– Говори, мама, – сказал ей, усевшись на мою бывшую кровать, которая мне столько лет служила верой и правдой.

– Милый, – отозвалась она. – Я была не права. Прости меня, сынок. Не уходи так больше.

  После этих слов мне стало особенно паршиво. Вот же я скот! Ну мало ли что в голове у матери, это её жизнь. А я уже большой мальчик, чтобы разрулить все и пожелать ей счастья и семьи, которой мой блудный отец мать лишил.

– Иди сюда. – Потянул её за руку, усадив рядом с собой на продавленный матрас. Как бы скромно мы ни жили, но мы были здесь счастливы. – Ну, давай. Кайся.

– Вот балбес! – Опять я словил по башке в сердцах. – Я же серьёзно переживала. Даже снотворное не помогало толком.

– Ну, хорошо, – сказал я ей. – Я серьёзен, как будто фоткаюсь на паспорт. Рассказывай.

– Ярик, – погладила она меня по плечу после подзатыльника. Нет, такая мать одна на свете – и только у меня! – Я не права была. Но съехать нам придётся.

– Это я уже понял, ма. Но почему заранее такие вещи ты со мной не обсуждаешь? Я ведь взрослый и понял бы тебя.

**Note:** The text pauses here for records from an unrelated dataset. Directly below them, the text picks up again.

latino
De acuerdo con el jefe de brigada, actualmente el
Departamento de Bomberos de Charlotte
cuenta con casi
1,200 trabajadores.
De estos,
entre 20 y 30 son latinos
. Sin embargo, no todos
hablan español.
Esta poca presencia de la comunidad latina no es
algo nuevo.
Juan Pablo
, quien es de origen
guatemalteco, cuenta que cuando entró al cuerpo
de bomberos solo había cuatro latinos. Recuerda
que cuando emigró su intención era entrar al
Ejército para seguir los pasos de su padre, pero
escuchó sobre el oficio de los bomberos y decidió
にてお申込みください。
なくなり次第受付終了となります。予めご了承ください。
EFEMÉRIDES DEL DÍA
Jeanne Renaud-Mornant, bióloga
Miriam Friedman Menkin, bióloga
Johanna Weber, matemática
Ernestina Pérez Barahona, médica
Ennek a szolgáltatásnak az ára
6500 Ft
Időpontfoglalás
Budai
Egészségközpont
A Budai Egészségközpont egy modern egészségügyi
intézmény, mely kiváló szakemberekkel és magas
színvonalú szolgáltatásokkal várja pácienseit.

Объясни ты все по порядку. Зачем все делать… Словно исподтишка.

– Да нет же! – воскликнула она и уронила слезу себе на колени. – Я все никак не приму, что ты уже у меня большой. Прости ты меня, кошелку старую! Всё никак не приму, что тебе уже давно не двенадцать, и все за тебя решать я больше не могу.

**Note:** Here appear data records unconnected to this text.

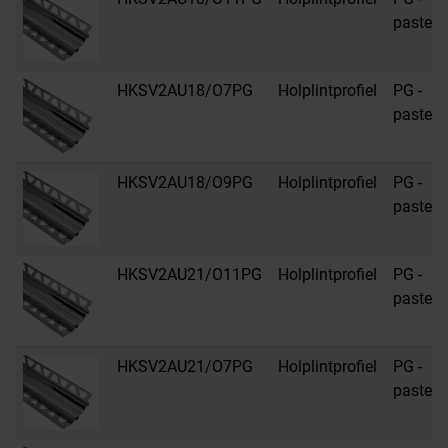
pastelgr
HKSV2AU18/O7PG
Holplintprofiel
PG -
pastelgr
HKSV2AU18/O9PG
Holplintprofiel
PG -
pastelgr
HKSV2AU21/O11PG
Holplintprofiel
PG -
pastelgr
HKSV2AU21/O7PG
Holplintprofiel
PG -
pastelgr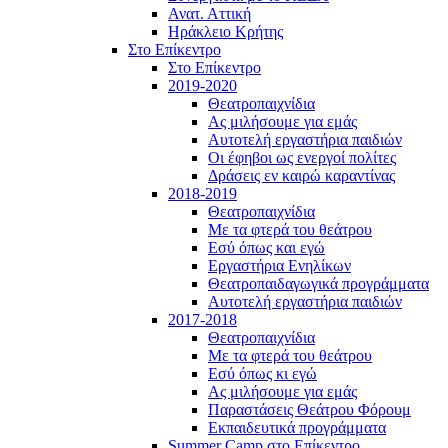
Ανατ. Αττική
Ηράκλειο Κρήτης
Στο Επίκεντρο
Στο Επίκεντρο
2019-2020
Θεατροπαιχνίδια
Ας μιλήσουμε για εμάς
Αυτοτελή εργαστήρια παιδιών
Οι έφηβοι ως ενεργοί πολίτες
Δράσεις εν καιρώ καραντίνας
2018-2019
Θεατροπαιχνίδια
Με τα φτερά του θεάτρου
Εσύ όπως και εγώ
Εργαστήρια Ενηλίκων
Θεατροπαιδαγωγικά προγράμματα
Αυτοτελή εργαστήρια παιδιών
2017-2018
Θεατροπαιχνίδια
Με τα φτερά του θεάτρου
Εσύ όπως κι εγώ
Ας μιλήσουμε για εμάς
Παραστάσεις Θεάτρου Φόρουμ
Εκπαιδευτικά προγράμματα
Summer Camp στο Επίκεντρο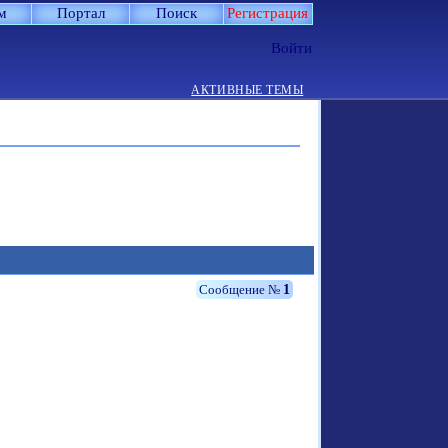
м
Портал
Поиск
Регистрация
Войти
АКТИВНЫЕ ТЕМЫ
1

– Так, – строго сказал я и обнял её. – Где тут кошелки ещё? Ну-ка гоните их отсюда! А ты, мамочка, красавица, каких поискать.

– Сын, – смущённо заулыбалась она. – Скажешь тоже…

– Как есть, так и говорю, – сказал я маме абсолютно серьёзно. – Ты у меня красавица!

– Подлиза, – проворчала она, пока румянец удовольствия проступал на её щеках. Женщина – она всегда и везде женщина.

– Ну, почему ты мне ничего не сказала заранее, ма? – перешёл я к теме разговора. – Ну, кто же так делает? Это несерьёзно.


Мама помялась какое-то время, потом ответила:

– Я не сказала сразу, потому что была уверена, что ты меня поймёшь.

– И что я должен был понять? – скептически изогнул я бровь.

  При всем моем уважении к маме, но пути женской логики неисповедимы…

– Что для твоей мамы в сорок лет такой мужчина – большое счастье и подарок судьбы. Думаешь, мне очень нравилось жить, не нужной никому? Вся жизнь была возложена к твоим ногам, сын. Я не виню тебя, не подумай плохого, но факт остаётся фактом. Я твоё счастье всегда ставила выше своего. Мне показалось, что этот мужчина способен помочь по жизни не только мне, но и тебе.

– И в этом твоя ошибка, – ответил я ей. – Я уже большой, чтобы мне была необходима помощь постороннего мне мужчины. Ма-а-ам.

  Я снова взял её за плечи и развернул к себе, чтобы видеть её глаза, чтобы донести.

– Я тоже мужчина. Принимать помощь от другого… Ну такое себе, пойми. Это как признание, что я сам вроде как ничего вообще не могу и ничего не стою. Дай мне пройти этот путь самому. Пусть это будут даже ошибки – это будут МОИ ошибки, и ничьи больше.

– Я понимаю, – ответила она и смахнула слезинку с ресниц.

– Если бы ты сказала, что собираешься замуж, ну разве я бы тебе запретил? Это ведь твоя жизнь. Если этот мужчина тебе нравится, то какое право имею я вставать между вами? Но я с твоим мужем жить не хочу и не обязан. Так же, как и принимать от него помощь сирым и убогим вроде меня.

– Не говори так о себе, Ярик, – сказала мама.

– Ну, как выглядит – так и говорю, – пожал я плечами. – Предупреди ты меня заранее, мы бы нашли способ подготовиться к расселению. Я бы снял себе квартиру, ну или комнату в общежитии, на худой конец, а не вкладывался бы в детали для машины, нашей с Алом.